A full-day, deep dive for those ready to take their AI skills to the next level:

  • Prompt chaining: Master the technique of chaining prompts to generate everything from business plans to functioning software.
  • Coding for non-coders: Creating functioning apps and software in hours regardless of coding ability.
  • API access: Explore both low-code and no-code options for accessing the various LLM API providers, including overview of their consumption pricing models.
  • Automation and Risks: Discussion of opportunities and potential pitfalls in incorpoarting AI into automation workflows.

Price: $2500 (full-day workshop)

For Developers

structured-output-schema-generator by Practical:AI

Schema generator for OpenAI’s APIs (OpenAI Docs)

1) Clone repo

git clone https://github.com/steve-practicalai/structured-output-schema-generator.git

2) Setup your python .venv

3) Install python packages

pip install -r requirements.txt

4) Copy .env.example to .env and add your OPENAI_API_KEY

5) Run the local streamlit app

streamlit run main.py

The final bundling phase of tech?

For such a rough POC it’s staggering how powerful it is, not the functionality itself (after all every transcription tool already does meeting action items and countless SaaS products exists to parse CVs) but rather the ability to create that functionality from scratch with just a single prompt.

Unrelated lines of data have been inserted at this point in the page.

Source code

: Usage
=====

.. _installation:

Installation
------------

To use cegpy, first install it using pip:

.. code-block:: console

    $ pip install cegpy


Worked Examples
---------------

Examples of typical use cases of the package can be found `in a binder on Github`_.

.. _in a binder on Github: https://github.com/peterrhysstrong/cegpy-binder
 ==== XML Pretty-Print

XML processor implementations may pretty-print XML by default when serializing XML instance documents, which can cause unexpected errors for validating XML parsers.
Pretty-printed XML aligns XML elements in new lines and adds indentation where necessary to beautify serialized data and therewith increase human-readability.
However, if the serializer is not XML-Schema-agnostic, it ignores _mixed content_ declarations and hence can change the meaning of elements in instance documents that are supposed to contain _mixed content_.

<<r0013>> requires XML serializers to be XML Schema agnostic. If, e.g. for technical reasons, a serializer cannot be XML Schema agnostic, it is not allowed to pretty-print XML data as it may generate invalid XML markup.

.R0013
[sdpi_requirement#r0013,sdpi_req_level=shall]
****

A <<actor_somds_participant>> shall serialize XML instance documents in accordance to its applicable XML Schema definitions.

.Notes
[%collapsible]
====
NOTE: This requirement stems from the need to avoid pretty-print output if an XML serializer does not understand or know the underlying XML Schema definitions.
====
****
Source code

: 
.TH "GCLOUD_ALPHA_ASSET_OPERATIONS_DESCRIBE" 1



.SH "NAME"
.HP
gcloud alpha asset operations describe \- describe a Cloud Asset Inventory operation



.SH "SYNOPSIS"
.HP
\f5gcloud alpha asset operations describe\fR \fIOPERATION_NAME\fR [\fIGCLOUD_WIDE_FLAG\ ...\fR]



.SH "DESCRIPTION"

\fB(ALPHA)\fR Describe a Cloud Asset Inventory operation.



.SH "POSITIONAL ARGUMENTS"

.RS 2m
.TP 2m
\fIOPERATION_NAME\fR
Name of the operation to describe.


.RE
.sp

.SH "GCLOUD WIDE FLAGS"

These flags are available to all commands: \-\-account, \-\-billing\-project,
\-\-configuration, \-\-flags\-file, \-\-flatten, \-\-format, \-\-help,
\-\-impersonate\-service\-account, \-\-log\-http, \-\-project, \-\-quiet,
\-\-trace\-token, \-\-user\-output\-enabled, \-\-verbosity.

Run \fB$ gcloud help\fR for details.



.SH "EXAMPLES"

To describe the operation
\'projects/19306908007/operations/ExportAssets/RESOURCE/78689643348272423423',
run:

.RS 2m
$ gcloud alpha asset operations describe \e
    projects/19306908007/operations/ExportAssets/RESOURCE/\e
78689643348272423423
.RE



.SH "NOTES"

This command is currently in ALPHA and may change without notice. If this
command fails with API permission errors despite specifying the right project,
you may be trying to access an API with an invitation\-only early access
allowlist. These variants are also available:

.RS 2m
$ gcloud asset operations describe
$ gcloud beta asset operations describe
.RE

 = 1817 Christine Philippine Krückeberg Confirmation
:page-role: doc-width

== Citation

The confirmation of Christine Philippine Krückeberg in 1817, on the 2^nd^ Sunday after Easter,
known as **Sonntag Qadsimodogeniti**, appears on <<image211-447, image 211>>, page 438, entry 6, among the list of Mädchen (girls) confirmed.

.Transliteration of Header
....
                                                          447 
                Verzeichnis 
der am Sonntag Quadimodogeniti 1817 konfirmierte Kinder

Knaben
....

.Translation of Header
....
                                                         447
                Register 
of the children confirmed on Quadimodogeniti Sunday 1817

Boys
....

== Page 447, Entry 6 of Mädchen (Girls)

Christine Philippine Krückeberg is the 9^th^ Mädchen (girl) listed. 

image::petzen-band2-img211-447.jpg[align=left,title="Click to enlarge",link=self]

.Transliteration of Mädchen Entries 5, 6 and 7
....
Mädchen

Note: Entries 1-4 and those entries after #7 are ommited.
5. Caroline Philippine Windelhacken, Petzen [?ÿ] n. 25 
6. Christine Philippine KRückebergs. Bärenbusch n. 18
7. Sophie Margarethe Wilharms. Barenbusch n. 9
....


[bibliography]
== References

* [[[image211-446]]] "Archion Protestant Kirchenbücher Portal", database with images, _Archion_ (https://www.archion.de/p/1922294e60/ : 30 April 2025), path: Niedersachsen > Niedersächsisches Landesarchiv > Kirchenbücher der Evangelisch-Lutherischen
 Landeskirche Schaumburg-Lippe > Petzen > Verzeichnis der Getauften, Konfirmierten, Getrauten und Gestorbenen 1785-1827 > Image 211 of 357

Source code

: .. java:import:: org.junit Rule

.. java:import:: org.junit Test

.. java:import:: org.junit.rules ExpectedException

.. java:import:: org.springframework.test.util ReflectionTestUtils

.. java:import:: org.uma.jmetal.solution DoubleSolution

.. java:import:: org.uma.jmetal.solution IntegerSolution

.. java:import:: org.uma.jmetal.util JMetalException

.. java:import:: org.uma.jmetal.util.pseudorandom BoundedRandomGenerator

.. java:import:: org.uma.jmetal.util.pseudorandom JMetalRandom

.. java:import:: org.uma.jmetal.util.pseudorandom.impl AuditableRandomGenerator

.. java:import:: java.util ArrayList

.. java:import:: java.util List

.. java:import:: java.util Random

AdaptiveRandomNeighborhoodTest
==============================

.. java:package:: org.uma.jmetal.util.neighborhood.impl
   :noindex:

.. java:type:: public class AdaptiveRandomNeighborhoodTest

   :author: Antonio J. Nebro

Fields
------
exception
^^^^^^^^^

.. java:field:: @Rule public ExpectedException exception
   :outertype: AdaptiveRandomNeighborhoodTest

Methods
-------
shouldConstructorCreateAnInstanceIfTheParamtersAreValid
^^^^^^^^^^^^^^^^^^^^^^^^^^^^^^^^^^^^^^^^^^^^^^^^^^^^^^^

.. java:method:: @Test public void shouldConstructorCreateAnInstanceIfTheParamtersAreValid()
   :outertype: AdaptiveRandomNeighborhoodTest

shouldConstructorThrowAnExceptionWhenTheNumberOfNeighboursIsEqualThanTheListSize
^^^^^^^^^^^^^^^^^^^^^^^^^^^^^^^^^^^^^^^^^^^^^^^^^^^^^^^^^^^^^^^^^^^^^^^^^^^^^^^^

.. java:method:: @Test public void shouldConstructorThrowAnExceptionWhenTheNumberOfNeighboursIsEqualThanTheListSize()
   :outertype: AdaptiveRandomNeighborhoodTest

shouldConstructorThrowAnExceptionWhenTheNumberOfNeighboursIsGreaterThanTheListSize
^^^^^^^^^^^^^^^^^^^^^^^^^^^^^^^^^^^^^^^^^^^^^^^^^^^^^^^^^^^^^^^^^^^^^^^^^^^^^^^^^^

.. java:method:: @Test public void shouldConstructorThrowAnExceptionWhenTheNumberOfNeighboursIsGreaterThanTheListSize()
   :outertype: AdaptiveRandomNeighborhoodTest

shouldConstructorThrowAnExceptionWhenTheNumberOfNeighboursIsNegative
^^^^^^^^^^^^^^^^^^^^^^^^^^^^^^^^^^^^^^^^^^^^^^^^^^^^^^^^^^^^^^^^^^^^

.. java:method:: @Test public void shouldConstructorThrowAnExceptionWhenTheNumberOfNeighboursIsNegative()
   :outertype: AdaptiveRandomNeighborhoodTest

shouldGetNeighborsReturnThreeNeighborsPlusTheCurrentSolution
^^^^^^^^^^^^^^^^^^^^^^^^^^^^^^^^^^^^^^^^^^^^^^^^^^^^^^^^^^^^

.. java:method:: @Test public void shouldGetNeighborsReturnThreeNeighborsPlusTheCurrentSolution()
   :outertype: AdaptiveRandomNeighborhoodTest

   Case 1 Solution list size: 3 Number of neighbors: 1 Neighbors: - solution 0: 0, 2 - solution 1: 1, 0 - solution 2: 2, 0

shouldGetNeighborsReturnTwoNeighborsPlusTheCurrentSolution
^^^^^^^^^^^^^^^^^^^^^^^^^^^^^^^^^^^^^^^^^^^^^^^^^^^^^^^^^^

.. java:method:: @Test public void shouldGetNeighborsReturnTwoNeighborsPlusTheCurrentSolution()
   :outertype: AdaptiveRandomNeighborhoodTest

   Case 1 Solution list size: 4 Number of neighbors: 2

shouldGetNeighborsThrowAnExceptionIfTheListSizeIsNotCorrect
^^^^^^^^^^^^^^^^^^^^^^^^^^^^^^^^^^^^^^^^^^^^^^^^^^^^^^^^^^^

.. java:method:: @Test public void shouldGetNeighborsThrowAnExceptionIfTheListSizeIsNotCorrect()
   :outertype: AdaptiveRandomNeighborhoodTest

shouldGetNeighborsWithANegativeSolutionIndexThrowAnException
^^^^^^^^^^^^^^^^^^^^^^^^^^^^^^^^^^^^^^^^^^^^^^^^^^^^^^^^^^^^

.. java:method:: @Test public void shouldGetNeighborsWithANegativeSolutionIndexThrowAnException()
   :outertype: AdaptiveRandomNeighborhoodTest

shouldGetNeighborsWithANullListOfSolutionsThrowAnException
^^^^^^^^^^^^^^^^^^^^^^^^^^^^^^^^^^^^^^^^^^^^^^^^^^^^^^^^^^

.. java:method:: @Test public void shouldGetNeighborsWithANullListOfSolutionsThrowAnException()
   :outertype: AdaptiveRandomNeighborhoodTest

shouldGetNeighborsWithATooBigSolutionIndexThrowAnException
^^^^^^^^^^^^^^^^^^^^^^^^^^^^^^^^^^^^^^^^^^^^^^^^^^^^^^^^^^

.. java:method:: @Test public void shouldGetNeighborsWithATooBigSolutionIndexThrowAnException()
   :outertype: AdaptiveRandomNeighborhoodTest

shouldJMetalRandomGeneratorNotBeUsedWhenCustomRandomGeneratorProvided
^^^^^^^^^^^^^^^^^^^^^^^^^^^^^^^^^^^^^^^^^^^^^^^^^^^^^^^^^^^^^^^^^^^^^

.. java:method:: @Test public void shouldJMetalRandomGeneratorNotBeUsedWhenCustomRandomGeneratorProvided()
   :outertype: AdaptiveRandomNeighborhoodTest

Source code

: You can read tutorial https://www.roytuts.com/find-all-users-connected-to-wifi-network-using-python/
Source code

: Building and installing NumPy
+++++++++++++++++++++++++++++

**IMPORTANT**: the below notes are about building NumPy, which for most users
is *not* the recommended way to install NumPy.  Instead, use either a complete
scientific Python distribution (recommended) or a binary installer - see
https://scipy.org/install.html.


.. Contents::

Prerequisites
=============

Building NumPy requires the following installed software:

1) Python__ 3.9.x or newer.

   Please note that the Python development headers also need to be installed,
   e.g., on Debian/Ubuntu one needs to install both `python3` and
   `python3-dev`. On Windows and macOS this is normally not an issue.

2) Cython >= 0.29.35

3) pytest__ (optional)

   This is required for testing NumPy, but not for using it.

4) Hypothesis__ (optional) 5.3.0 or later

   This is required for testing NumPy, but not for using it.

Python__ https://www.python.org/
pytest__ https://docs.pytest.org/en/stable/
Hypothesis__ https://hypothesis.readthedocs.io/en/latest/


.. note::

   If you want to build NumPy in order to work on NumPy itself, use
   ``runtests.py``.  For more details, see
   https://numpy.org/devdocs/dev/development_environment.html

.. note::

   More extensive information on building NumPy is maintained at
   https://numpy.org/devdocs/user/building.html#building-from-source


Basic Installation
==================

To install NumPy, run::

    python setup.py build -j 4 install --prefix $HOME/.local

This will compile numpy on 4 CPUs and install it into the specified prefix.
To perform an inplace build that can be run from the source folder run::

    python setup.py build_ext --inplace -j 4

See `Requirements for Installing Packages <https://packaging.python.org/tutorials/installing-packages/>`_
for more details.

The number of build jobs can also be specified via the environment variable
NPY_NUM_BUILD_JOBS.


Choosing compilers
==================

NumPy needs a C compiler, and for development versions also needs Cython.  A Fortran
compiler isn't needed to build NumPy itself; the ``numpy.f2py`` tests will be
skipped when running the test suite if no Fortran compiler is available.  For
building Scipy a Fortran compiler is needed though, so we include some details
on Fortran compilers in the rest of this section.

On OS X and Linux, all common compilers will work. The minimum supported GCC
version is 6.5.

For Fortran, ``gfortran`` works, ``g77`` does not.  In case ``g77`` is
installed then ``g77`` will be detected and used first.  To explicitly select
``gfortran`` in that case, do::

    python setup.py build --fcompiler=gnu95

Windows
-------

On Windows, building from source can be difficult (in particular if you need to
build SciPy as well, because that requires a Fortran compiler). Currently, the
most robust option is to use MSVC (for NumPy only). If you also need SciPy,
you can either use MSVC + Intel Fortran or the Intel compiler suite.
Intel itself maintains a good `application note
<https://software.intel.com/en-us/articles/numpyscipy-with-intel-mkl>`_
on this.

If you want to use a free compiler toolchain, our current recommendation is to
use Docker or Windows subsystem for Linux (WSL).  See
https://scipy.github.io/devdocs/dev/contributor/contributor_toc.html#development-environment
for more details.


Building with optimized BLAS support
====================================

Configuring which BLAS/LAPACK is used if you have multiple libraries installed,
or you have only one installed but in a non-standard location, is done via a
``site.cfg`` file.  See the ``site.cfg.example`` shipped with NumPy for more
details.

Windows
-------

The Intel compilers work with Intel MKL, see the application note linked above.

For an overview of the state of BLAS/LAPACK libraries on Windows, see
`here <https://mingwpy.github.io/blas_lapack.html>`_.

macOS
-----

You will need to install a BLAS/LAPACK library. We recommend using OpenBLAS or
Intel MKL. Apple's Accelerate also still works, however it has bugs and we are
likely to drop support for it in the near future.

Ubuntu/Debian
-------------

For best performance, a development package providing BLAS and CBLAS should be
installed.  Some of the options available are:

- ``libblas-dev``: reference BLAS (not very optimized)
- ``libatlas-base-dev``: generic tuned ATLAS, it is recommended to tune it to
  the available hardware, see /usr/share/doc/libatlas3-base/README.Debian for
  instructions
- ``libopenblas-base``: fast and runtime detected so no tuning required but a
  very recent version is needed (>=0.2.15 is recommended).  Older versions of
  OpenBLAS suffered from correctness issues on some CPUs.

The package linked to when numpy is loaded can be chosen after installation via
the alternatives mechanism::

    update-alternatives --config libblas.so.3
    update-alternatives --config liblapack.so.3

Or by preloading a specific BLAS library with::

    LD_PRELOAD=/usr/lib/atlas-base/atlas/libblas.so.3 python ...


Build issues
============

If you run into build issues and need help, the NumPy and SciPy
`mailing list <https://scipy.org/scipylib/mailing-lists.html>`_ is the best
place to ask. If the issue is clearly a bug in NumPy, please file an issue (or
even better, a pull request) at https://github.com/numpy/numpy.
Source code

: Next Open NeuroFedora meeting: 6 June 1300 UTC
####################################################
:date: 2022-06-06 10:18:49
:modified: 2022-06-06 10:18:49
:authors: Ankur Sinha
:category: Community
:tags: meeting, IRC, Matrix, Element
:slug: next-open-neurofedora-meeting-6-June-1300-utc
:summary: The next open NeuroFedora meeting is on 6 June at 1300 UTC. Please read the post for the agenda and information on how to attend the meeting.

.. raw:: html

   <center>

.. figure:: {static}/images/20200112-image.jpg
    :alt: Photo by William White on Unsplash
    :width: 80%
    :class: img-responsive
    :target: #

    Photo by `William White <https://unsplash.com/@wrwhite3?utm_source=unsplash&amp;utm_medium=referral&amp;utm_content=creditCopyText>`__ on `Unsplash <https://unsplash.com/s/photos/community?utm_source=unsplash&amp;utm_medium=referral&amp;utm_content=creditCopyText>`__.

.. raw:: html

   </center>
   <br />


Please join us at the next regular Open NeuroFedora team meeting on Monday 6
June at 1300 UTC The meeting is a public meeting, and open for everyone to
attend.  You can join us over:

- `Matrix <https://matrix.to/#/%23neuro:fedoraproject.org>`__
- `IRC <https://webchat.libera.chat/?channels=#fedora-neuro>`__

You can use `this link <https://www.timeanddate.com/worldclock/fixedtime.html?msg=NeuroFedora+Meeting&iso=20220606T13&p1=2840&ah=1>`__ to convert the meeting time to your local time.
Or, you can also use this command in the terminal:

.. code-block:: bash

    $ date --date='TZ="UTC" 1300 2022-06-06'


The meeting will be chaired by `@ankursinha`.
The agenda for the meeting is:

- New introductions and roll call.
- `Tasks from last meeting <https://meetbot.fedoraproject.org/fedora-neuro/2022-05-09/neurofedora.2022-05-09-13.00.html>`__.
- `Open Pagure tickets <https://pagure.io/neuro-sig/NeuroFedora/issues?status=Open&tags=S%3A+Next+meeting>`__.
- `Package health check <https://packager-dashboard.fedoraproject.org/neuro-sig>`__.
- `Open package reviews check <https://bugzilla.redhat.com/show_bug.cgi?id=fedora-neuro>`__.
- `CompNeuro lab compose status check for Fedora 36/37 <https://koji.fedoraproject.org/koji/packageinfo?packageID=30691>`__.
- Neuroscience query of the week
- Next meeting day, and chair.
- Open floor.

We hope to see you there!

Obviously we’re still a long way from something like this rough POC replacing entire SaaS products but it’s clear that those who are profitable today doing little more than input>parse>process with a WebUI on top are going to start feeling the squeeze. The real power of these lego bricks will come from end users (not big tech) chaining them togeather and making the agents they create from them accessible to everyone in an organisation.